■ Data for review:
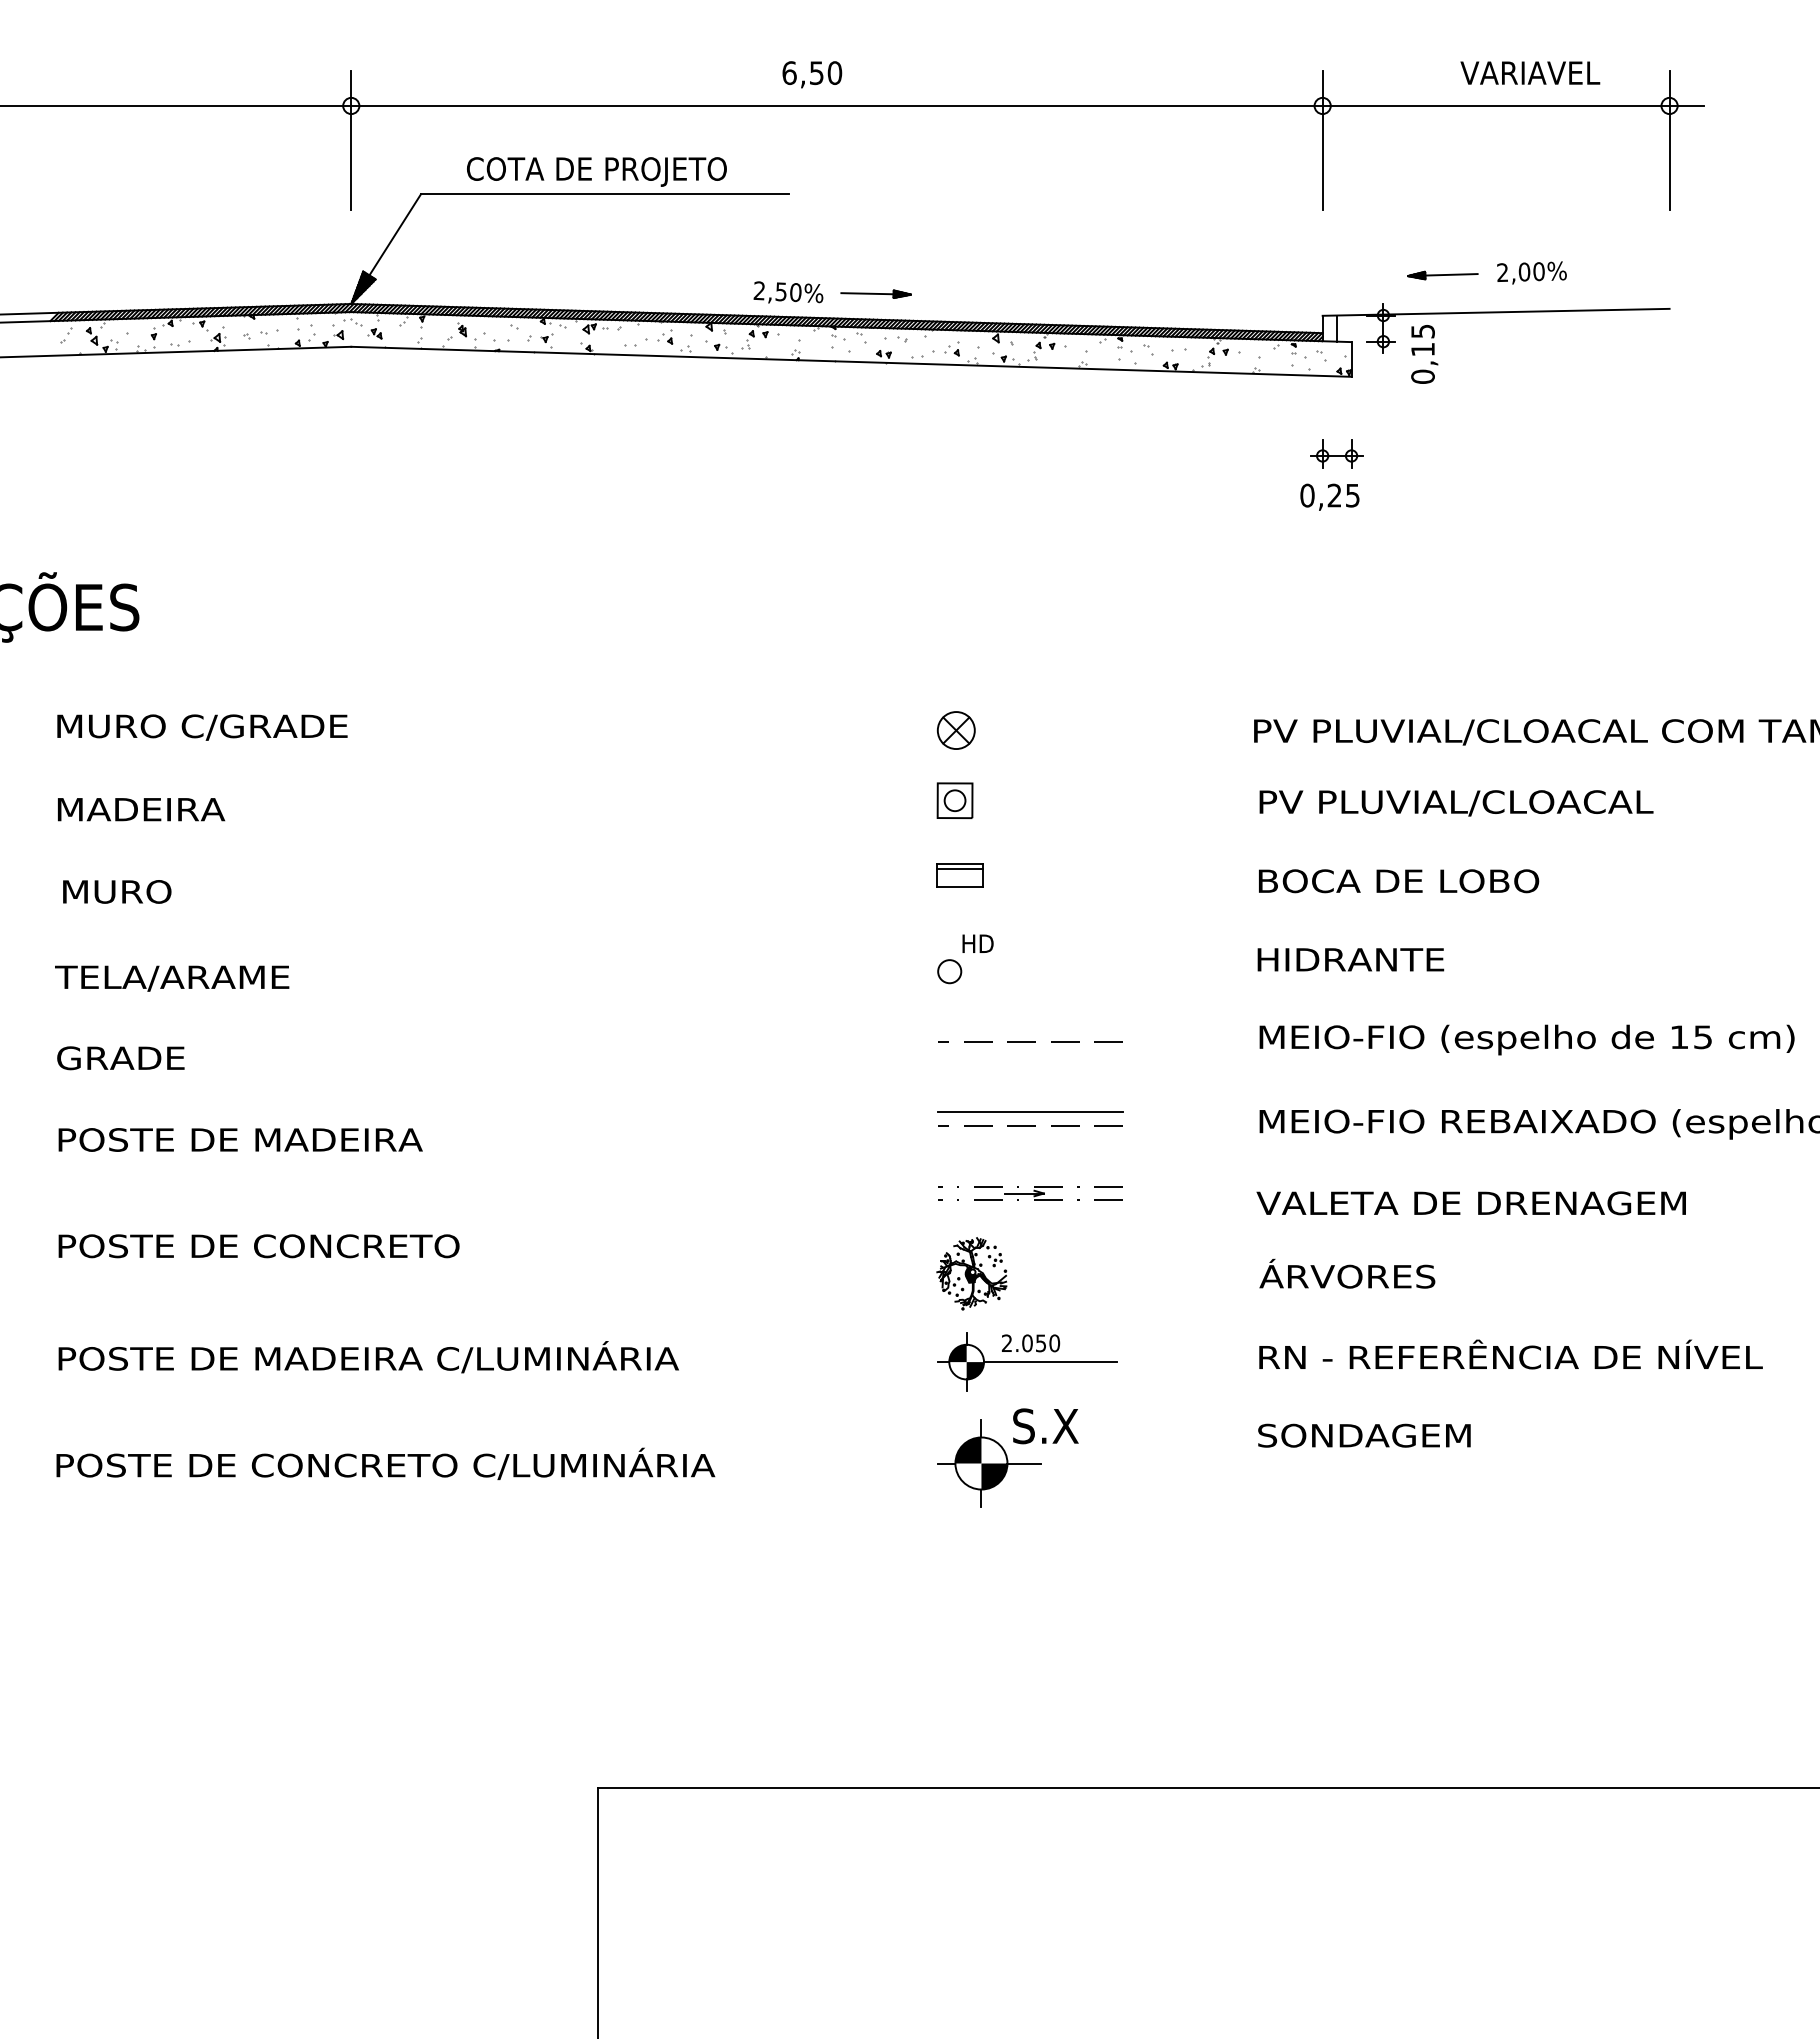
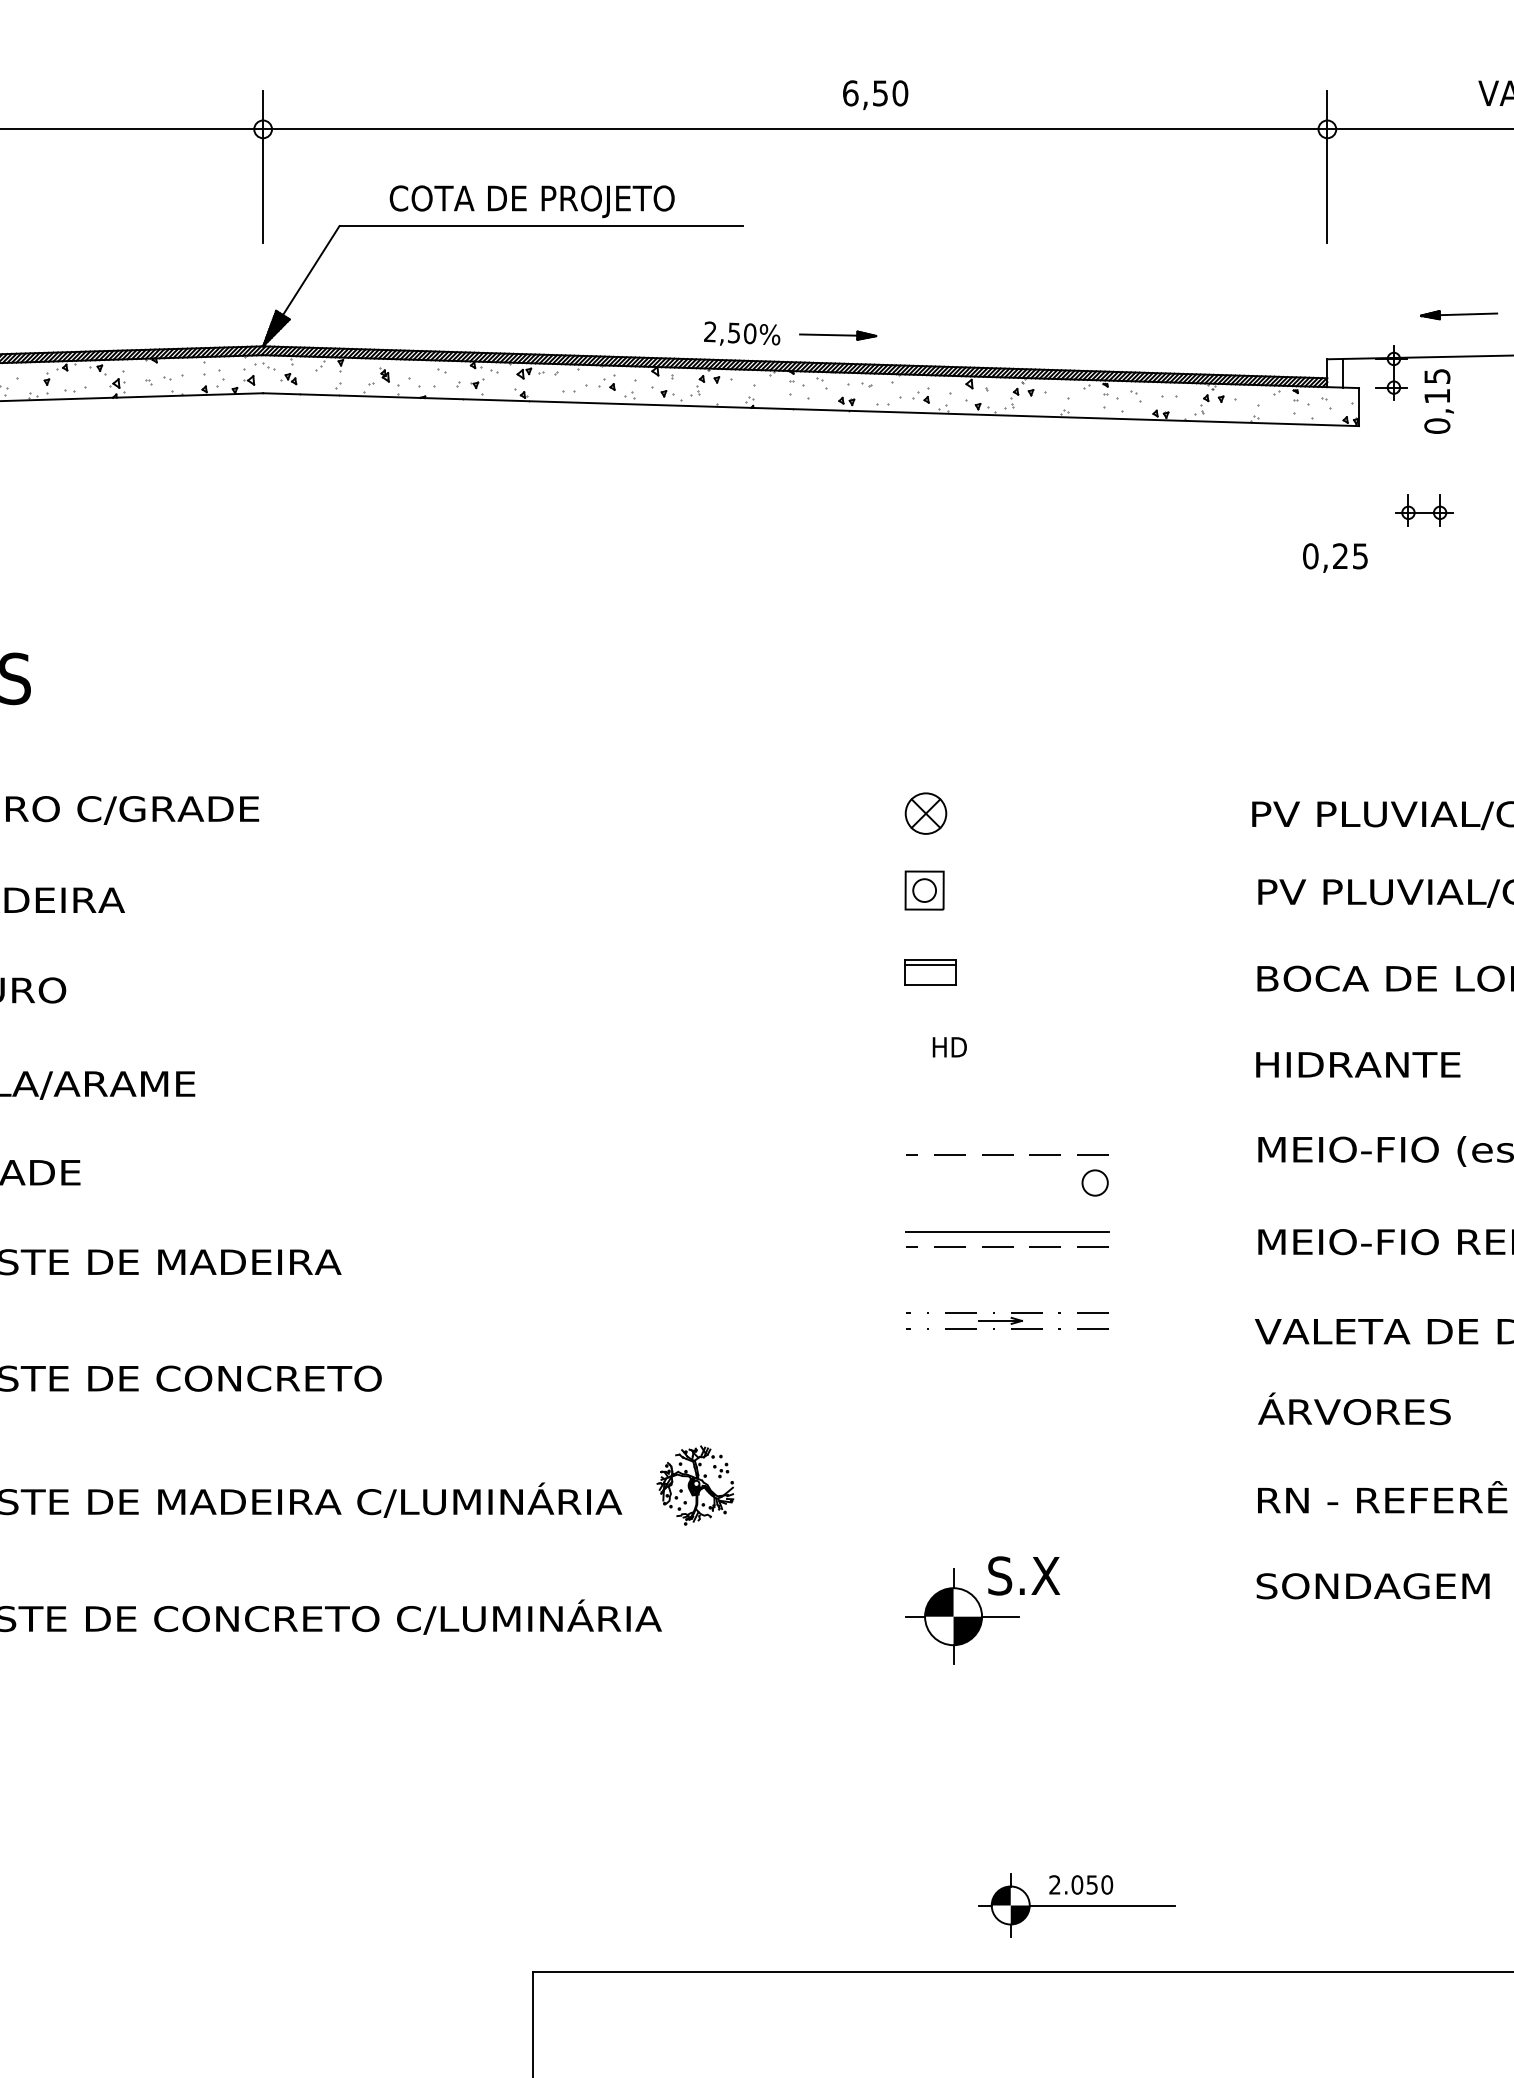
text: (812, 74) -> (875, 94), moved
part: (1336, 453) -> (1423, 510), moved
circle: (949, 971) -> (1094, 1182), moved
part: (971, 1273) -> (695, 1485), moved
part: (1027, 1361) -> (1077, 1904), moved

■ Required work: Each record has to be set down verbatim, and the pictures must not appear in the copy.

■ Expected answer:
text: (812, 74) -> (875, 94), moved
part: (1336, 453) -> (1423, 510), moved
circle: (949, 971) -> (1094, 1182), moved
part: (971, 1273) -> (695, 1485), moved
part: (1027, 1361) -> (1077, 1904), moved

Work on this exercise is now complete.